Exercise prompt:
Lines below starting with the line with "129 165 1135" and going on through the line with "219 62 3314.5" must be output exactly; the rest of the records must be left out.

[Saved entries]
------------

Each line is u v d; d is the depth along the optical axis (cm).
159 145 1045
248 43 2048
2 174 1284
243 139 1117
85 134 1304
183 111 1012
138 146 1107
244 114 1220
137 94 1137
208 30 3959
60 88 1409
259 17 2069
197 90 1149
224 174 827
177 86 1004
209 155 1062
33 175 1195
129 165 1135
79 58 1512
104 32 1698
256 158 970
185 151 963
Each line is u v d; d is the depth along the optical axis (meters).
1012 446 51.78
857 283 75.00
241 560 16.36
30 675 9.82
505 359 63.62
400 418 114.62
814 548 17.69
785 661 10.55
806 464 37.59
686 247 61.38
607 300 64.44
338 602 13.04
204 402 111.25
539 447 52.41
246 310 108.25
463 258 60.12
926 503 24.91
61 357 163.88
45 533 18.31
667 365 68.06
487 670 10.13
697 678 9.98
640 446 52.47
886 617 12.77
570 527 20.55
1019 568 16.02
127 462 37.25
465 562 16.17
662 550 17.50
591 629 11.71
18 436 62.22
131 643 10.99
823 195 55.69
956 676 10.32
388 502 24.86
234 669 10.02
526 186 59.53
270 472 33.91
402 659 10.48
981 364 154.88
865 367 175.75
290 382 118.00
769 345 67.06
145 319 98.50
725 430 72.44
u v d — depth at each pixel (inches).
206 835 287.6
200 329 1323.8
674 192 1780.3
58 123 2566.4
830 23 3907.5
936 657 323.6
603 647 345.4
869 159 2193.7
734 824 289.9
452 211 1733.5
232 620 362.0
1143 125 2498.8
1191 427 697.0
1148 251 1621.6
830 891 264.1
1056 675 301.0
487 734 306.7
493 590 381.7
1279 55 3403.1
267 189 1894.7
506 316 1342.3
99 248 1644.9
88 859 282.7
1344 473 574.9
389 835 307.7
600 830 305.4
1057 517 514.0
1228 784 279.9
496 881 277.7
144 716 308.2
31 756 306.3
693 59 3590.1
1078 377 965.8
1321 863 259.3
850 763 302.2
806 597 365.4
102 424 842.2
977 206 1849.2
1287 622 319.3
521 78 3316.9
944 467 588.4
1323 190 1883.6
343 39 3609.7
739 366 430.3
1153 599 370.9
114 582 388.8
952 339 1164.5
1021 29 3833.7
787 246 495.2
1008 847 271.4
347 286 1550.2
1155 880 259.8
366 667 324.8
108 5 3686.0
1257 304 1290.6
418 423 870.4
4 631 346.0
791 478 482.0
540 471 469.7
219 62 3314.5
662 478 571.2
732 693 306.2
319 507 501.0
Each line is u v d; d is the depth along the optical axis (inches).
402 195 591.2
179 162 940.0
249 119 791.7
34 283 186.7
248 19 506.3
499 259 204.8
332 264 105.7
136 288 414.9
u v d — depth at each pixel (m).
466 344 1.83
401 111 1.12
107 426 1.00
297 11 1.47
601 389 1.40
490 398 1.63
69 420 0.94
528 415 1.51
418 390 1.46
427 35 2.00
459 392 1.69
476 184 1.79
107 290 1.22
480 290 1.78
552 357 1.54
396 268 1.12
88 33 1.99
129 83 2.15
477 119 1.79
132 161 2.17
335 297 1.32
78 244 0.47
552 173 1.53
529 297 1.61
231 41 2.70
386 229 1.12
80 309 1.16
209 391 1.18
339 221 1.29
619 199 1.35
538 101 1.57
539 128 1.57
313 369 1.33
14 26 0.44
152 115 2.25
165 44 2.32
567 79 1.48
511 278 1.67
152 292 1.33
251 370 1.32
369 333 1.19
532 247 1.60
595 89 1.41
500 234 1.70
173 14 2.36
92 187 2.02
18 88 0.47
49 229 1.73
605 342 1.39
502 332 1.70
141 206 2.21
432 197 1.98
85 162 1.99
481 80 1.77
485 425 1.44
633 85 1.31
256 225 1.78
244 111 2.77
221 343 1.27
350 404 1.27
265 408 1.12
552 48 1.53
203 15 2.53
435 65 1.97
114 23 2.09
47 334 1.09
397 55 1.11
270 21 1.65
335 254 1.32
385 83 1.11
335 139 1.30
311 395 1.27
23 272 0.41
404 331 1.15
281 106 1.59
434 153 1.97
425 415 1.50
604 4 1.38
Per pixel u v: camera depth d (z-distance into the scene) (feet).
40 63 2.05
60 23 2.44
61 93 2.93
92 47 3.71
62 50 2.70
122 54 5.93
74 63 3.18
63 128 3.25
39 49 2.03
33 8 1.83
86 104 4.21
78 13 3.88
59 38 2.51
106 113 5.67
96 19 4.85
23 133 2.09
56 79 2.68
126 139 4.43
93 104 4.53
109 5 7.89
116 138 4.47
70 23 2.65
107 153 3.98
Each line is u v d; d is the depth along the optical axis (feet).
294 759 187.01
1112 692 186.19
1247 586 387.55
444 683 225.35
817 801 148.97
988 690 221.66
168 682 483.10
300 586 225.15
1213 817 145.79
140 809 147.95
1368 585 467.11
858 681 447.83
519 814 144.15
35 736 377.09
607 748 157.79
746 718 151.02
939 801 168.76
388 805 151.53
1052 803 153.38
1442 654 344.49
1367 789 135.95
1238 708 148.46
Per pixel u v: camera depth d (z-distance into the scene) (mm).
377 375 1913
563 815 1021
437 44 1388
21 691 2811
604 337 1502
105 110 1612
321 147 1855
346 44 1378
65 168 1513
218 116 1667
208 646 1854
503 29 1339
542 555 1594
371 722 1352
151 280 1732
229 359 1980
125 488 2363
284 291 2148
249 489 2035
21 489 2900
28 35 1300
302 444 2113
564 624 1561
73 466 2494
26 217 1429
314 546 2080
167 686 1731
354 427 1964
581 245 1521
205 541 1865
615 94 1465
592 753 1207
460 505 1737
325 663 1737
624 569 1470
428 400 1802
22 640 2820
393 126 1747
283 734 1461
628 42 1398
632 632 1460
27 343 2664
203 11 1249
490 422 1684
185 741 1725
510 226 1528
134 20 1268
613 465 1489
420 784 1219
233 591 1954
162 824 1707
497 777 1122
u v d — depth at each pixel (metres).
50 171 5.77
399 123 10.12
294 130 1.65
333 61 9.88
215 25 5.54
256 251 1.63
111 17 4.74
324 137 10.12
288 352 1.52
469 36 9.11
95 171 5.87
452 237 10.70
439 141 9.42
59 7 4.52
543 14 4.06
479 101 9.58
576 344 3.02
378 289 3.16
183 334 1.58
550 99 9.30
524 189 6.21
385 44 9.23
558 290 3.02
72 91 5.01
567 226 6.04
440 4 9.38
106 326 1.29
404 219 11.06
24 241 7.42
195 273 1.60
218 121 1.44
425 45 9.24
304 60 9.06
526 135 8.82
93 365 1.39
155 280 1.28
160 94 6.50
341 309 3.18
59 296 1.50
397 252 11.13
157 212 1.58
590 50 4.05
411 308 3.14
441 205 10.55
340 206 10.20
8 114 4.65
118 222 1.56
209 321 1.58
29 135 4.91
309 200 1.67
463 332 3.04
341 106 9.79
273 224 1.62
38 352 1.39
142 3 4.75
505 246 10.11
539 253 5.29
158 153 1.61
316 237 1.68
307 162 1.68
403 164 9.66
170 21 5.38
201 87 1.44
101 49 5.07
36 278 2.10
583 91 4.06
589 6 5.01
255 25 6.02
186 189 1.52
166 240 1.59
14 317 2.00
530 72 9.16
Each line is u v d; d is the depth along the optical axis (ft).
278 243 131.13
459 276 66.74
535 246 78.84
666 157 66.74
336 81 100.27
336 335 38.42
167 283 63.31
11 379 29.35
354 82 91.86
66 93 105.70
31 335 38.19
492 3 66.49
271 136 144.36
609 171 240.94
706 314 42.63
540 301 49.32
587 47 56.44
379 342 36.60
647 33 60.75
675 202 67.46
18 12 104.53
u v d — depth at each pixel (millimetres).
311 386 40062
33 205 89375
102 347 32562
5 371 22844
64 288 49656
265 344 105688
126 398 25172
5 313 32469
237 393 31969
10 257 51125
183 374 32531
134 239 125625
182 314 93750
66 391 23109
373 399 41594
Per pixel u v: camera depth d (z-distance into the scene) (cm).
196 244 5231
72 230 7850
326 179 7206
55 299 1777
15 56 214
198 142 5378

------------

Result for this exercise:
129 165 1135
79 58 1512
104 32 1698
256 158 970
185 151 963
Each line is u v d; d is the depth along the optical axis (meters).
1012 446 51.78
857 283 75.00
241 560 16.36
30 675 9.82
505 359 63.62
400 418 114.62
814 548 17.69
785 661 10.55
806 464 37.59
686 247 61.38
607 300 64.44
338 602 13.04
204 402 111.25
539 447 52.41
246 310 108.25
463 258 60.12
926 503 24.91
61 357 163.88
45 533 18.31
667 365 68.06
487 670 10.13
697 678 9.98
640 446 52.47
886 617 12.77
570 527 20.55
1019 568 16.02
127 462 37.25
465 562 16.17
662 550 17.50
591 629 11.71
18 436 62.22
131 643 10.99
823 195 55.69
956 676 10.32
388 502 24.86
234 669 10.02
526 186 59.53
270 472 33.91
402 659 10.48
981 364 154.88
865 367 175.75
290 382 118.00
769 345 67.06
145 319 98.50
725 430 72.44
u v d — depth at each pixel (inches).
206 835 287.6
200 329 1323.8
674 192 1780.3
58 123 2566.4
830 23 3907.5
936 657 323.6
603 647 345.4
869 159 2193.7
734 824 289.9
452 211 1733.5
232 620 362.0
1143 125 2498.8
1191 427 697.0
1148 251 1621.6
830 891 264.1
1056 675 301.0
487 734 306.7
493 590 381.7
1279 55 3403.1
267 189 1894.7
506 316 1342.3
99 248 1644.9
88 859 282.7
1344 473 574.9
389 835 307.7
600 830 305.4
1057 517 514.0
1228 784 279.9
496 881 277.7
144 716 308.2
31 756 306.3
693 59 3590.1
1078 377 965.8
1321 863 259.3
850 763 302.2
806 597 365.4
102 424 842.2
977 206 1849.2
1287 622 319.3
521 78 3316.9
944 467 588.4
1323 190 1883.6
343 39 3609.7
739 366 430.3
1153 599 370.9
114 582 388.8
952 339 1164.5
1021 29 3833.7
787 246 495.2
1008 847 271.4
347 286 1550.2
1155 880 259.8
366 667 324.8
108 5 3686.0
1257 304 1290.6
418 423 870.4
4 631 346.0
791 478 482.0
540 471 469.7
219 62 3314.5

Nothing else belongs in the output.